When the world is burning, act with compassion.

When I was younger, and I'm talking the ages of 14 to 20, I may have tried to make sense of the conflict in Ukraine by writing some misguided post on the matter. As I have got older, I have learnt that sharing poorly informed, outraged responses to various current affairs helps precisely no one. And I say this for posts and articles not written by myself as well (I have in mind the shocking but unsurprising "It's easier to relate to because they're European and white" sentiments from our biggest news outlets at this moment in time). 

I say this because I genuinely believe that consuming outrage and fear and anxiety and regurgitating outrage and fear and anxiety is a damaging and pointless cycle that we constantly find ourselves in. If you can keep up to date with the current events and not feel anxious and tense and unable to get on with the rest of your day, good for you. If, like the majority of people, this is not the case, I advise that you switch off the news and stop opening Twitter every five minutes. 

The average individual is not going to stop this conflict by sharing images of suffering, by giving their two cents on Putin's mental state, by sharing the sentiment that if you aren't thinking about this 24/7 you are a heartless monster. This is not to say that discussing this with others and sharing your feelings about this in order to feel less alone in your fear is wrong or the same thing as the above, but being mindful of contributing to the online cycle of anxiety is helpful too. 

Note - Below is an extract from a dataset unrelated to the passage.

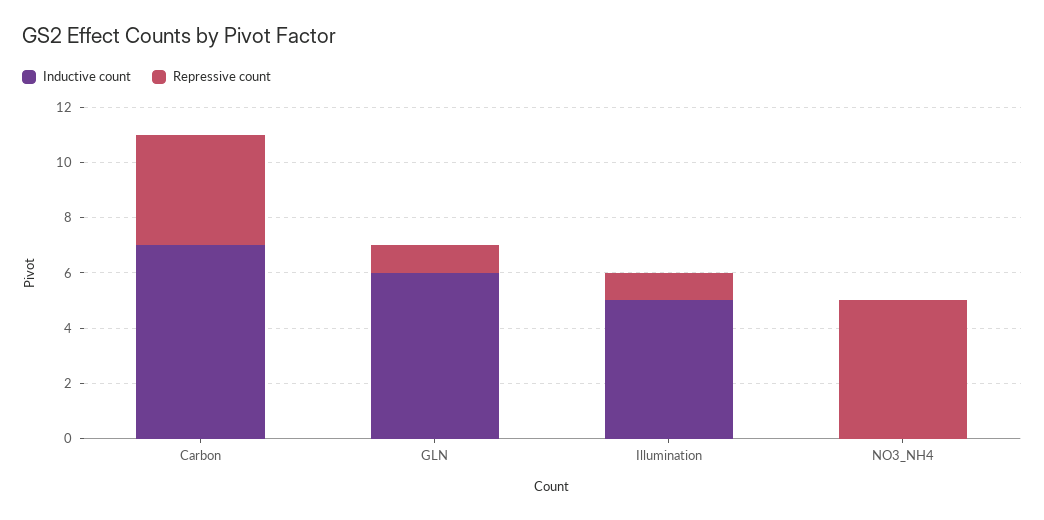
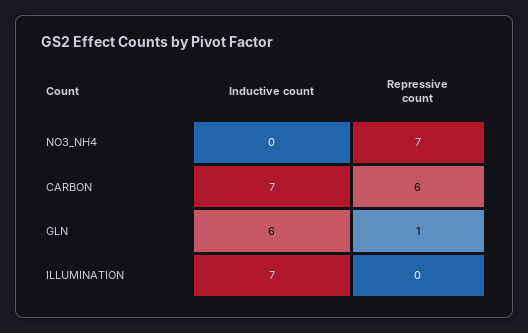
Repressive count, Carbon: 4 -> 6
Inductive count, Illumination: 5 -> 7
Repressive count, Illumination: 1 -> 0
Repressive count, NO3_NH4: 5 -> 7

I do not need to constantly consume images and news about refugees or those staying in Ukraine to understand fully that they need support from anywhere and anyone that can give it. This entire conflict and all of its fall out are very obviously completely out of my control. I serve no one by giving into anxiety and letting the news and social media suck me in to a constant narrative of doom. I do, however, have control over small and personal actions such as donating to refugee charities with money or spare clothing or food. I can, in that respect, offer support and solidarity. I can also continue to live my every day in the UK being compassionate towards others. I can be more helpful, more impactful to others if I take care of myself and I am able to be calm and mindful and kind. 

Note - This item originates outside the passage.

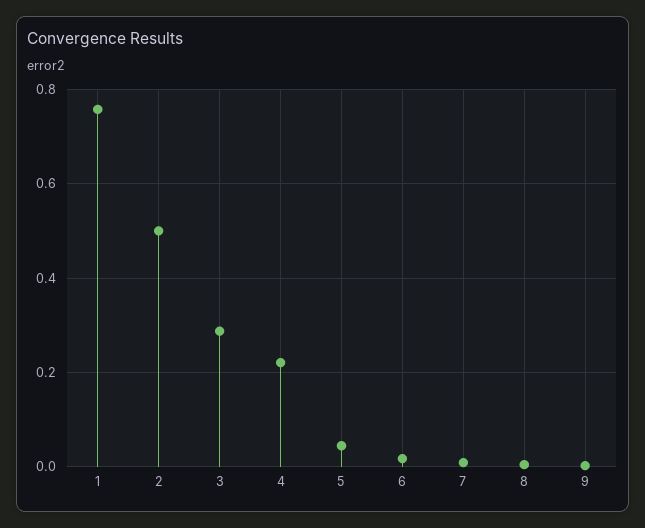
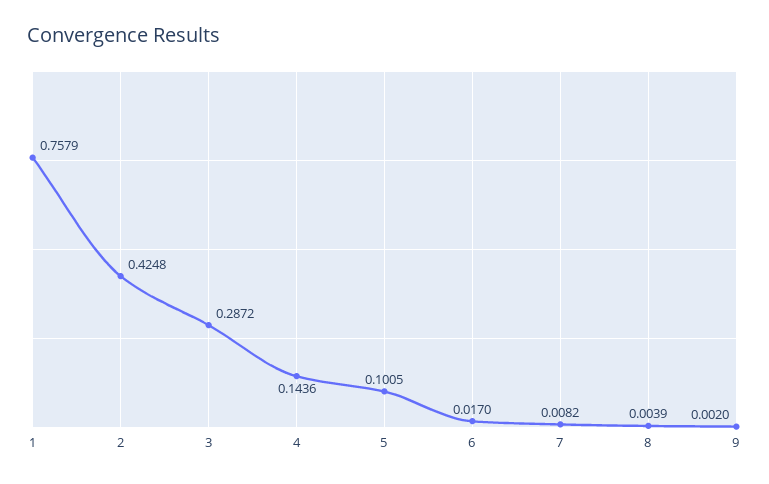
2: 0.5 -> 0.4248
4: 0.22 -> 0.1436
5: 0.04 -> 0.1005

This might sound wishy washy, or even dismissive of the suffering going on, but I personally don't think it is. Falling deeper and deeper into a hole of worrying about something you have no control over serves absolutely no purpose. Acting with kindness, compassion and generosity towards others and yourself is something that you do control and will genuinely make the world a better place. You have no idea who your actions of compassion are going to touch, but you can absolutely guarantee that the response will be positive. Even if you don't see it, even though the reaction itself is out of your control. 

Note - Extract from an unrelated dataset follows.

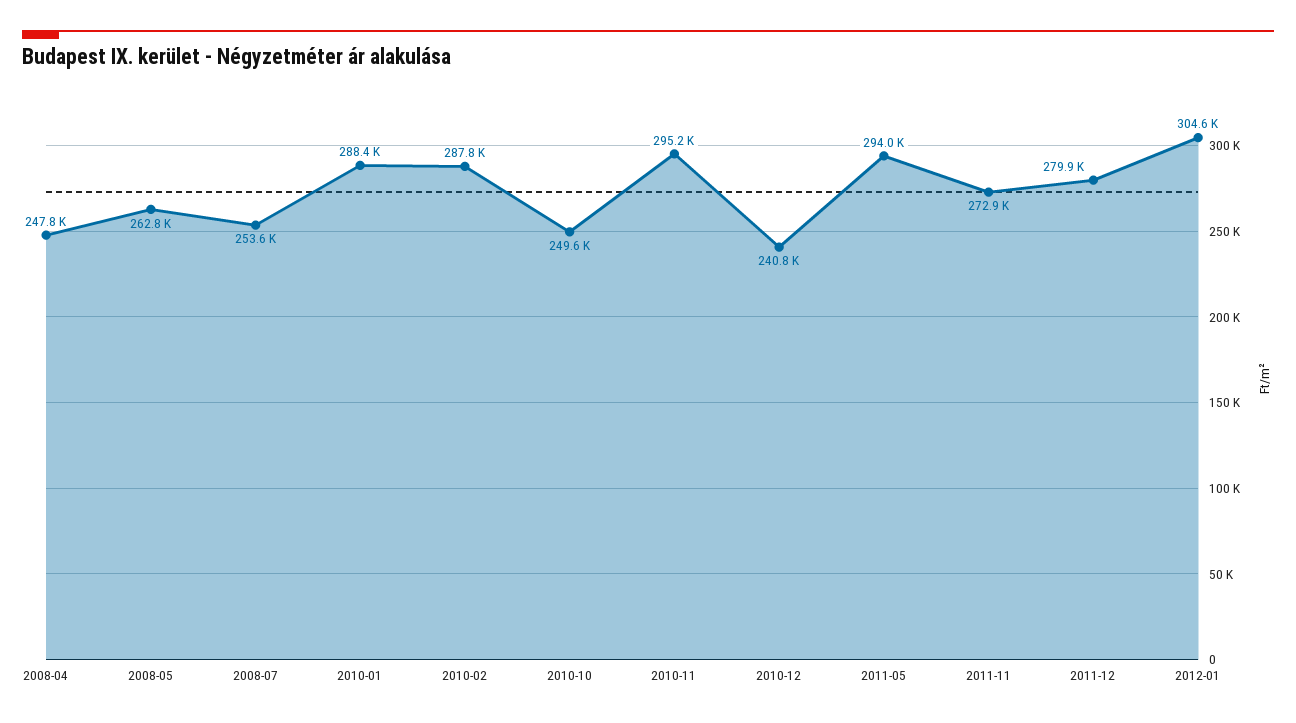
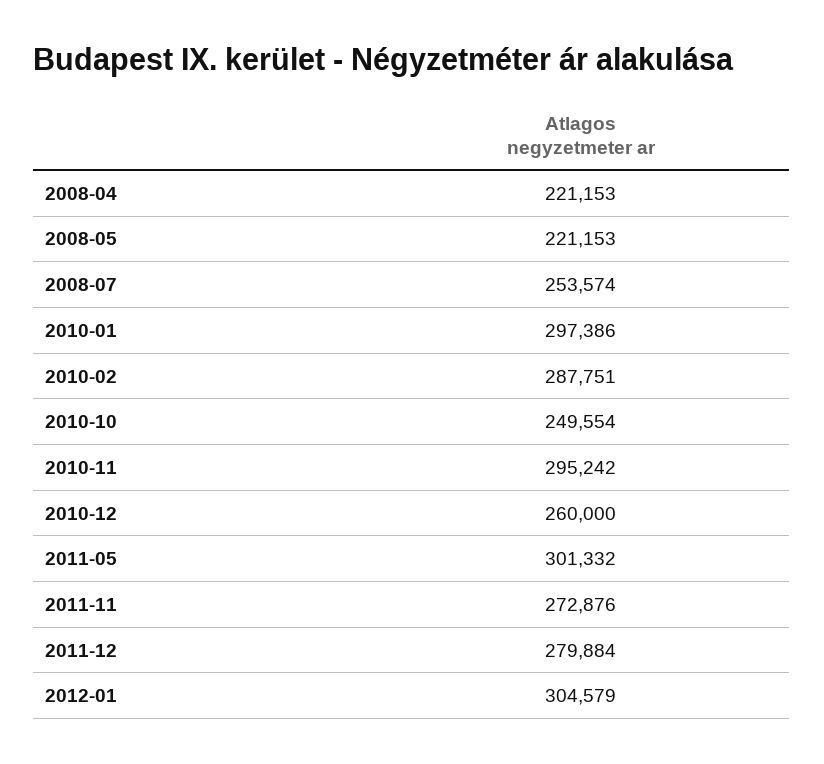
2008-04: 247800 -> 221153
2008-05: 262800 -> 221153
2010-01: 288400 -> 297386
2010-12: 240800 -> 260000
2011-05: 294000 -> 301332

People can be and are brilliant. They are brave and responsible and accountable. They see another human in distress and they offer their help and support. This is what you can focus on and contribute to. Turn off the news, stop doom scrolling. Act with compassion. It's all you can do. 

Saturday 12 February 2022

Resilience

Resilience is the word of the day (well, in my head it is). Resilient being to 'withstand or recover quickly from difficult conditions'. Resilience need not always be necessary, and it can sometimes find its way into areas of toxic positivity, but, for the most part, it is good to be resilient. Not least because, at the end of the day, you're going to have to pick yourself up and brush it off in order to carry on, whatever "it" might be. The world doesn't stop and you have to keep going. 

You have to keep going for what you want after two rejection emails on the Monday, and then one on a Friday evening when you're out for drinks with friends. You have to have a little cry, acknowledge that it's all a bit shit and a bit sad, and move on. Tomorrow is another day, etc, etc. 

Resilience is trying again. And again. And again. And again. It is getting back up despite that very overwhelming feeling that it might just be safer and better to get into your bed, pull the cover over your head, and pretend its all gone away. Resilience is finding new paths, inventing new ways, moving forward through whatever horrible obstacle is in the way. Resilience is 'We're Going on a Bear Hunt'. "We can't go over it, we can't go under it, we have to go through it!"

And you will almost always find that having made it all the way through to the other end, that some other obstacle is there, or some other challenge, or some other thing you must be resilient to. Because the world doesn't stop and you have to keep going. You have to get up, eat your breakfast, and exist through each day. Slowly, calmly, softly, madly, going through each day.

Resilience is a gift, and it is the randomness of life, and it is the only way forward. Wherever forward may be.